IIl processo del secolo è cominciato mercoledì mattina nell’aula 1241 del Dirksen Federal Building di Chicago, Illinois. “Gli Stati Uniti contro Conrad Black” sono una formidabile rappresentazione della commedia umana di scena nell’alta società e nel mondo dell’editoria americana, londinese e canadese. Conrad Black è accusato di quindici reati federali che potrebbero costargli una condanna a novantaquattro anni di galera, con una pena possibile di quindici anni da scontare in un carcere dell’Ohio o del Texas, più una multa tra i sessantaquattro e i novanta milioni di dollari. La cauzione è stata fissata a venti milioni di dollari. L’accusa è di aver utilizzato, tra il 1997 e il 2003, in complicità con tre alti dirigenti del suo gruppo editoriale circa 391 milioni di dollari appartenenti alla Hollinger International, la società da lui fondata e guidata, ma di cui non era il proprietario unico. Secondo l’atto di incriminazione di Chicago, almeno 84 milioni di dollari sono stati spostati all’insaputa degli azionisti e del consiglio di amministrazione dai bilanci della Hollinger alla società privata di Black, la Ravelson. Conrad Black non nega di aver usufruito di quei fondi, ma sostiene che fosse tutto perfettamente legale oltre che a conoscenza del consiglio di amministrazione. Vivere dispendiosamente non è un crimine, si difende Black. Ma i suoi accusatori credono che lo sia, se il costo dei lussi è pagato dagli ignari azionisti.

= COSA FARE =
Nell'articolo sul processo a Conrad Black, a quanto è stata fissata la cauzione?

= DATI ESTRATTI =
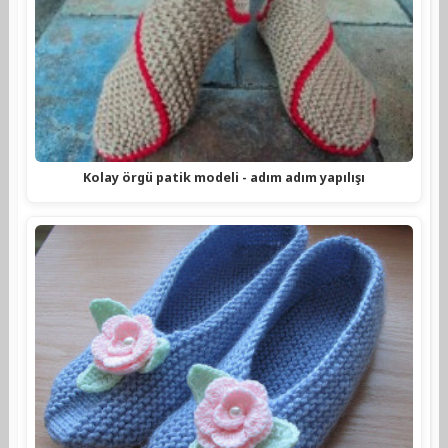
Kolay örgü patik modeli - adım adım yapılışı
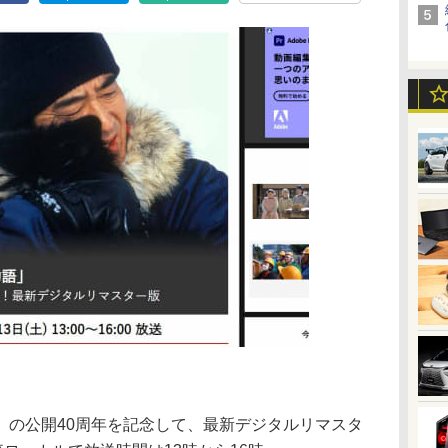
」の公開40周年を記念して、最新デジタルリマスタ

* * *

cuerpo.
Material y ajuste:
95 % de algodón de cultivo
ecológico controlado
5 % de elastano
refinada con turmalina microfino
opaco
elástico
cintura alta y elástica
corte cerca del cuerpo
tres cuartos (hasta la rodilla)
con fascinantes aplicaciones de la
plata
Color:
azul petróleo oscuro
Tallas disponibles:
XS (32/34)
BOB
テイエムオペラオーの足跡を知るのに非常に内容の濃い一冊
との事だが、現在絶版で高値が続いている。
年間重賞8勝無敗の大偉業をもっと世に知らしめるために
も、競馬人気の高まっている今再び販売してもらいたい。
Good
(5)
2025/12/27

= RISPOSTA ALL'ESERCIZIO =
La cauzione è stata fissata a venti milioni di dollari.